EXERCISE DIRECTIONS
Go through the records and report each line in which the word "Dockerfile" occurs.

::::

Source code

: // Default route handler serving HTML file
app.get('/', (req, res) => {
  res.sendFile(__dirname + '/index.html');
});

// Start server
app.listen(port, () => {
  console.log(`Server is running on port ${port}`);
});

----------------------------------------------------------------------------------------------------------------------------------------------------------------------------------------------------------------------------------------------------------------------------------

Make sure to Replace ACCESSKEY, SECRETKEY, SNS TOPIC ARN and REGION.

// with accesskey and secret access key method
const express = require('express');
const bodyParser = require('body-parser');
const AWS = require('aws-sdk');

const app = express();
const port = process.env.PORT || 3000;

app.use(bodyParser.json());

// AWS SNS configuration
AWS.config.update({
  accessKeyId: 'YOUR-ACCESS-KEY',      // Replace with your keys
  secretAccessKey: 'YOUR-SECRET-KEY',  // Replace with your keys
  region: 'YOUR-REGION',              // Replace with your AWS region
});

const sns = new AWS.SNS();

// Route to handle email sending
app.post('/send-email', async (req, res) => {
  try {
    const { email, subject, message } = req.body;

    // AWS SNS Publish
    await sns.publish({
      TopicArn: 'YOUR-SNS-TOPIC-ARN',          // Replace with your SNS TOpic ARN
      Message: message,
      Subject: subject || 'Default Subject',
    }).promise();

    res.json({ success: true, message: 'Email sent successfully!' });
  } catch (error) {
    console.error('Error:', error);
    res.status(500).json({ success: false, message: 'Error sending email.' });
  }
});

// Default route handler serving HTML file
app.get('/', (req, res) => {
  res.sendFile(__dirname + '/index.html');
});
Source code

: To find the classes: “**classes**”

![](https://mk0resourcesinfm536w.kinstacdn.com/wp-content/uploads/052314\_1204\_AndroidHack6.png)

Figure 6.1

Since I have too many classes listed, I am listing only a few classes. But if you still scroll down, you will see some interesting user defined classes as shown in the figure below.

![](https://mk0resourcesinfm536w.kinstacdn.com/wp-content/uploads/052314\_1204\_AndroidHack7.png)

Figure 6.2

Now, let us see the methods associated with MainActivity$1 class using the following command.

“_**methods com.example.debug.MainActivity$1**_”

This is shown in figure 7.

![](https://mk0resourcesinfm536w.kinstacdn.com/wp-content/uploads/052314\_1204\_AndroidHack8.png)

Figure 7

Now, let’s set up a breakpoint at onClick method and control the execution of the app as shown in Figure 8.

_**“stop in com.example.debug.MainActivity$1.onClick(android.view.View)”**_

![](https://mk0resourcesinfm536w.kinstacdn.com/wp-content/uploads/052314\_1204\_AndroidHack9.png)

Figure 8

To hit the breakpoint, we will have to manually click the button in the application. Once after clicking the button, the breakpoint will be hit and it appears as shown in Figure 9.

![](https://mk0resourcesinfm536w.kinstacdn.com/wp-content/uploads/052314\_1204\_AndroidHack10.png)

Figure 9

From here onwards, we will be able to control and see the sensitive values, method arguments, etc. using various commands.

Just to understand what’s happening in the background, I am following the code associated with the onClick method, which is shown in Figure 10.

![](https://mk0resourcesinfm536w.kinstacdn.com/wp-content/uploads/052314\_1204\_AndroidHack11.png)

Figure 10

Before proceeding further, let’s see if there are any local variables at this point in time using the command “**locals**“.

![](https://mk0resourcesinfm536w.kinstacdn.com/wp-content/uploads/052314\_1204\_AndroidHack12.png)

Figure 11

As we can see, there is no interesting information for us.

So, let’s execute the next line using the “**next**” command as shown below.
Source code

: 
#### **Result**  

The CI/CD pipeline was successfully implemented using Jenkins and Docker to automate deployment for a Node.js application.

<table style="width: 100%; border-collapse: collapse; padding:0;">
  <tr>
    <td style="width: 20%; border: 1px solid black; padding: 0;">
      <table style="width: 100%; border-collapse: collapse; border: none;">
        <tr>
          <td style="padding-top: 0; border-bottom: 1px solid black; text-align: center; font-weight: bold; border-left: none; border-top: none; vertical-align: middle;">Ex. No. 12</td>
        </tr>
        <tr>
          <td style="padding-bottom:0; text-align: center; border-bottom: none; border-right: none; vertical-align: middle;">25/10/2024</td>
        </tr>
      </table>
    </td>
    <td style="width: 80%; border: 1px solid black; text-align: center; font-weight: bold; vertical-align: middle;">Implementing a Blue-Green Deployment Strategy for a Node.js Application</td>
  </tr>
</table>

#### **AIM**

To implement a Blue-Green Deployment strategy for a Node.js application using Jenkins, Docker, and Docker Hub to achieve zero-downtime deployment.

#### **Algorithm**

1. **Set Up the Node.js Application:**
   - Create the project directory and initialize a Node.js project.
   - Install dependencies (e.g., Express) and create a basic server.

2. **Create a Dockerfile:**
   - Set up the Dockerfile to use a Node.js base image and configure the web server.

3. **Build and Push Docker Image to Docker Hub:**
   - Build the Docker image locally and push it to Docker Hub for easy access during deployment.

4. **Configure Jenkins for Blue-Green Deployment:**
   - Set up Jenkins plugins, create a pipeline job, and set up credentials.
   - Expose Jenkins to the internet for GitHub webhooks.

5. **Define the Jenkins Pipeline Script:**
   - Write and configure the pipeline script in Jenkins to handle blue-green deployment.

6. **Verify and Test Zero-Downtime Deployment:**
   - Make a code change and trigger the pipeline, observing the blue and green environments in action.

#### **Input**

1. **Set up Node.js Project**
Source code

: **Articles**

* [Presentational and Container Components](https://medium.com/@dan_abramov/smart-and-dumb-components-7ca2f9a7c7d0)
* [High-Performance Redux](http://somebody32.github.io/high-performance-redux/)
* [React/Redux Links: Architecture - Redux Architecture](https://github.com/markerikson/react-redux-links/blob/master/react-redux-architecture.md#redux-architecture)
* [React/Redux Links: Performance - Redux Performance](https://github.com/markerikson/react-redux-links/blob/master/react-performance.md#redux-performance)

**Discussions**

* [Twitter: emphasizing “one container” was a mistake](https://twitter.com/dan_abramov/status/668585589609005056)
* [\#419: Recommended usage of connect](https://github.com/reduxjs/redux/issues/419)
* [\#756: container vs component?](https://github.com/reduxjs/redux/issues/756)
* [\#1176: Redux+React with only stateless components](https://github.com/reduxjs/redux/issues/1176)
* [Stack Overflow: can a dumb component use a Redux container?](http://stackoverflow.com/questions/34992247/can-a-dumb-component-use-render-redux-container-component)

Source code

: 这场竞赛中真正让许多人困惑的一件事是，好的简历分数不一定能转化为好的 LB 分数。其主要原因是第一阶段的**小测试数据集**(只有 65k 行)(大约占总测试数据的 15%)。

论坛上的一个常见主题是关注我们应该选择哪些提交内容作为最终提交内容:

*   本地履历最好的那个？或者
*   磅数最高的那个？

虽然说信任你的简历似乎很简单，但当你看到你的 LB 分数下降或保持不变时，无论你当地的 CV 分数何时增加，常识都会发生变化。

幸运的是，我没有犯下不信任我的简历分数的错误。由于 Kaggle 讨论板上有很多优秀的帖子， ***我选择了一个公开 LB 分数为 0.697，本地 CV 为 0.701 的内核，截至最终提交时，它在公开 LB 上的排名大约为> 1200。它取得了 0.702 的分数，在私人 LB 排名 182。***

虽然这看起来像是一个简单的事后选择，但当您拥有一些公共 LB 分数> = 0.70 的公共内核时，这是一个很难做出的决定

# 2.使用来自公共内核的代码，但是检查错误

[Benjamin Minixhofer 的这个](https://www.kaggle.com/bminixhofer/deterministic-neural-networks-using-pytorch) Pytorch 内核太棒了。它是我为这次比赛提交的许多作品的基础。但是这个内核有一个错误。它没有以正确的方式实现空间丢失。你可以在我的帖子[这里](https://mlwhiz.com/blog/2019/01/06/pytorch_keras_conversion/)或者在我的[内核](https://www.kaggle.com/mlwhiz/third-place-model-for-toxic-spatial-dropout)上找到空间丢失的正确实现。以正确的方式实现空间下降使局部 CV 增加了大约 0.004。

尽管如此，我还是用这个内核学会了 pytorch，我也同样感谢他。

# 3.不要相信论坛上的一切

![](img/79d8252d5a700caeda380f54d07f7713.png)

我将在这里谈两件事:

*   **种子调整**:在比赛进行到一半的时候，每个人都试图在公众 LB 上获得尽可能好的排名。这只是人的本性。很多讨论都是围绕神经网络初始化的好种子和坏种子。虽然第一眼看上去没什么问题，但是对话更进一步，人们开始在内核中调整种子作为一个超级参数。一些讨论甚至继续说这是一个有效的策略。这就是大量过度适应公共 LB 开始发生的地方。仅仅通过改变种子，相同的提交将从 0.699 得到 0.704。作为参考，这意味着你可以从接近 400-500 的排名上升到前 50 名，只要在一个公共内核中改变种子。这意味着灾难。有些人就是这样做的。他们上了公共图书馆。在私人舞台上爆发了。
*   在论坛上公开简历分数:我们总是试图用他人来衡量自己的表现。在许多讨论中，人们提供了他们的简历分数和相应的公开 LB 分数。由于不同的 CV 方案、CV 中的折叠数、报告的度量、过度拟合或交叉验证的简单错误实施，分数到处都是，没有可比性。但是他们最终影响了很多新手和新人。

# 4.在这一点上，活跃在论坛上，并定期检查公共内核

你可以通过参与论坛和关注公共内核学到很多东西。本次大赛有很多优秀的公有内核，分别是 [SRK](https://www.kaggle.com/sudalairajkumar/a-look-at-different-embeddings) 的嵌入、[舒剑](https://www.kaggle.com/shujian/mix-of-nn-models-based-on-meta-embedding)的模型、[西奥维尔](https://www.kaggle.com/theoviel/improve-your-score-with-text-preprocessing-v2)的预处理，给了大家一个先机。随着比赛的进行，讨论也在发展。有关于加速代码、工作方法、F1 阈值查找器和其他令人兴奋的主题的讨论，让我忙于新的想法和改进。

::::

ANSWER FOR THE TASK
2. **Create a Dockerfile:**
   - Set up the Dockerfile to use a Node.js base image and configure the web server.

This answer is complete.